__Assignment__:
Scan the data, and whenever a line contains "visualization", copy it.

__Collected data__:
━━━━━━

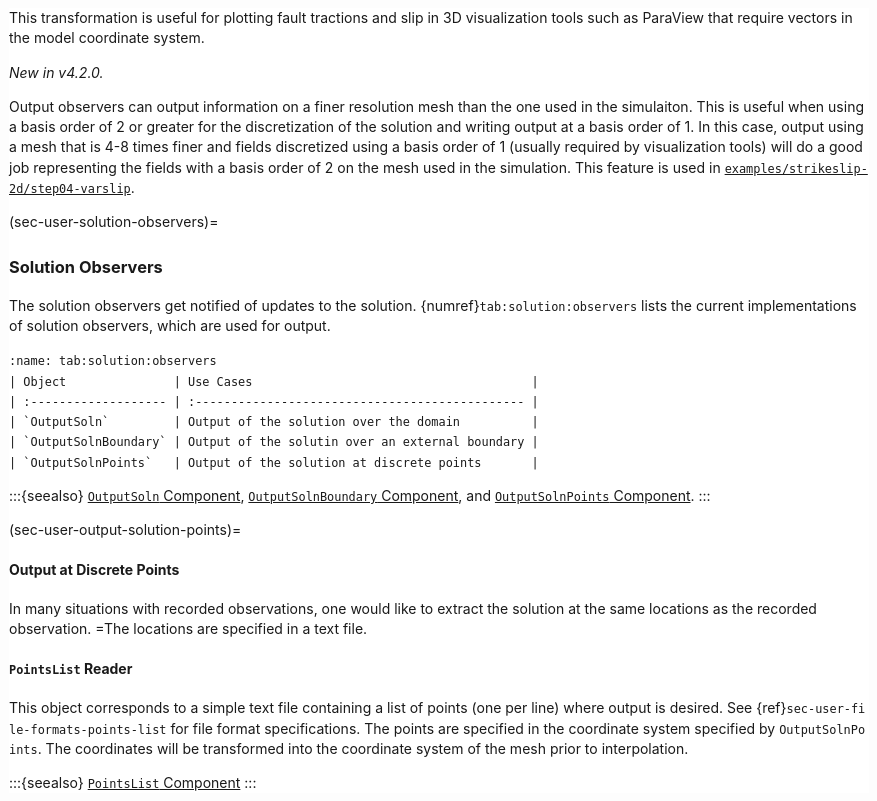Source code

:This transformation is useful for plotting fault tractions and slip in 3D visualization tools such as ParaView that require vectors in the model coordinate system.

*New in v4.2.0.*

Output observers can output information on a finer resolution mesh than the one used in the simulaiton.
This is useful when using a basis order of 2 or greater for the discretization of the solution and writing output at a basis order of 1.
In this case, output using a mesh that is 4-8 times finer and fields discretized using a basis order of 1 (usually required by visualization tools) will do a good job representing the fields with a basis order of 2 on the mesh used in the simulation.
This feature is used in [`examples/strikeslip-2d/step04-varslip`](../examples/strikeslip-2d/step04-varslip.md).

(sec-user-solution-observers)=
### Solution Observers

The solution observers get notified of updates to the solution.
{numref}`tab:solution:observers` lists the current implementations of solution observers, which are used for output.

```{table} Solution observers.
:name: tab:solution:observers
| Object               | Use Cases                                       |
| :------------------- | :---------------------------------------------- |
| `OutputSoln`         | Output of the solution over the domain          |
| `OutputSolnBoundary` | Output of the solutin over an external boundary |
| `OutputSolnPoints`   | Output of the solution at discrete points       |
```

:::{seealso}
[`OutputSoln` Component](../components/meshio/OutputSoln.md), [`OutputSolnBoundary` Component](../components/meshio/OutputSolnBoundary.md), and [`OutputSolnPoints` Component](../components/meshio/OutputSolnPoints.md).
:::

(sec-user-output-solution-points)=
#### Output at Discrete Points

In many situations with recorded observations, one would like to extract the solution at the same locations as the recorded observation.
=The locations are specified in a text file.

#### `PointsList` Reader

This object corresponds to a simple text file containing a list of points (one per line) where output is desired.
See {ref}`sec-user-file-formats-points-list` for file format specifications.
The points are specified in the coordinate system specified by `OutputSolnPoints`.
The coordinates will be transformed into the coordinate system of the mesh prior to interpolation. 

:::{seealso}
[`PointsList` Component](../components/meshio/PointsList.md)
:::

━━━━━━

__Output__:
:This transformation is useful for plotting fault tractions and slip in 3D visualization tools such as ParaView that require vectors in the model coordinate system.
In this case, output using a mesh that is 4-8 times finer and fields discretized using a basis order of 1 (usually required by visualization tools) will do a good job representing the fields with a basis order of 2 on the mesh used in the simulation.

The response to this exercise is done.